Solution

The free-body diagrams of the student at the top and bottom of the Ferris wheel are
shown below. At the top (the highest point in the circular motion) the seat pushes up on
the student with a force of magnitude $$F_{N, top}$$, while the Earth pulls down with a force of
magnitude mg. Newton’s second law for the radial direction gives
$$mg-F_{N, top}=\dfrac{mv^2}{R}$$
At the bottom of the ride, $$F_N$$, the bottom is the magnitude of the upward force exerted by the
seat. The net force toward the center of the circle is (choosing upward as the positive
direction):
$$F_{N, top}-mg=\dfrac{mv^2}{R}$$
The Ferris wheel is “steadily rotating” so the value $$F_c=\dfrac{mv^2}{R}$$ is the same everywhere.
The apparent weight of the student is given by $$F_N$$.
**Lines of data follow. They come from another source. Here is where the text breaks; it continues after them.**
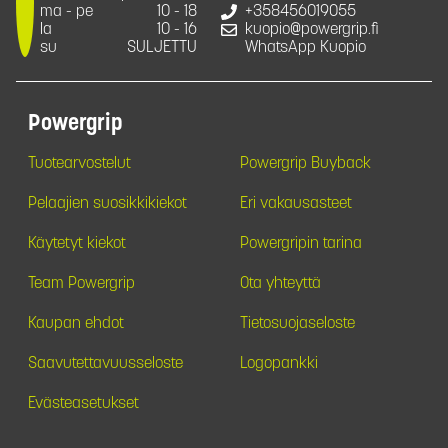
ma - pe
10 - 18
+358456019055
la
10 - 16
kuopio@powergrip.fi
su
SULJETTU
WhatsApp Kuopio
Powergrip
Tuotearvostelut
Powergrip Buyback
Pelaajien suosikkikiekot
Eri vakausasteet
Käytetyt kiekot
Powergripin tarina
Team Powergrip
Ota yhteyttä
Kaupan ehdot
Tietosuojaseloste
Saavutettavuusseloste
Logopankki
Evästeasetukset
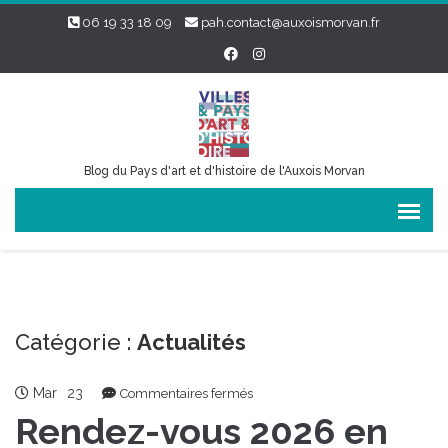
06 19 33 18 09
pah.contact@auxoismorvan.fr
Blog du Pays d'art et d'histoire de l'Auxois Morvan
Catégorie :
Actualités
Mar
23
sur
Commentaires fermés
Rendez-
Rendez-vous 2026 en
vous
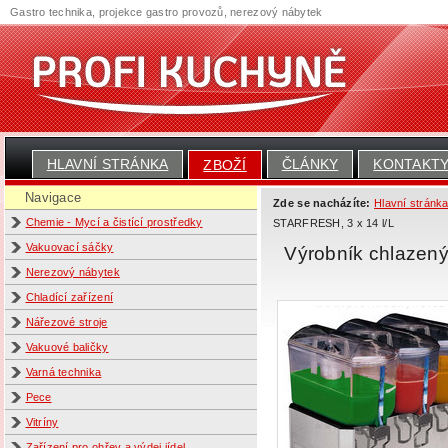
Gastro technika, projekce gastro provozů, nerezový nábytek
HLAVNÍ STRÁNKA
ČLÁNKY
KONTAKT
ZBOŽÍ
Navigace
Zde se nacházíte:
Hlavní stránk
Chemie - Mycí a čistící prostředky
STARFRESH, 3 x 14 l/L
Vakuovací sáčky
Výrobník chlazen
Nerezový nábytek
Chladící zařízení
Nářezové stroje
Vakuové baličky
Varná technika
Pece
Vitríny
Zařízení pro ohřev a výdej jídel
(a) At the top, we are told that $$F_{N,top} = 556 N$$ and $$mg = 667 N$$. This means that the seat is
pushing up with a force that is smaller than the student’s weight, and we say the student
experiences a decrease in his “apparent weight” at the highest point. Thus, he feels
“light.”

(b) From (a), we find the centripetal force to be
$$F_{c}=\dfrac{mv^2}{R}=mg-F_{N,top}=667 N -556 N =111N$$
Thus, the normal force at the bottom is
$$F_{N,bottom}=\dfrac{mv^2}{R}+mg=F_c+mg=111 N+ 667 N =778 N.$$

(c) If the speed is doubled,$$F'_c=\dfrac{m(2v^2)}{R}=4(111 N)= 444 N$$ Therefore, at the highest
point we have
$$F'_{N,bottom}=F'_c+mg=444 N+667 N=1111 N= 1.11\times 10^3 N $$

Note: The apparent weight of the student is the greatest at the bottom and smallest at the
top of the ride. The speed $$v=\sqrt{gR}$$ would result in,$$ F_{N, top}=0$$ giving the student a
sudden sensation of “weightlessness” at the top of the ride.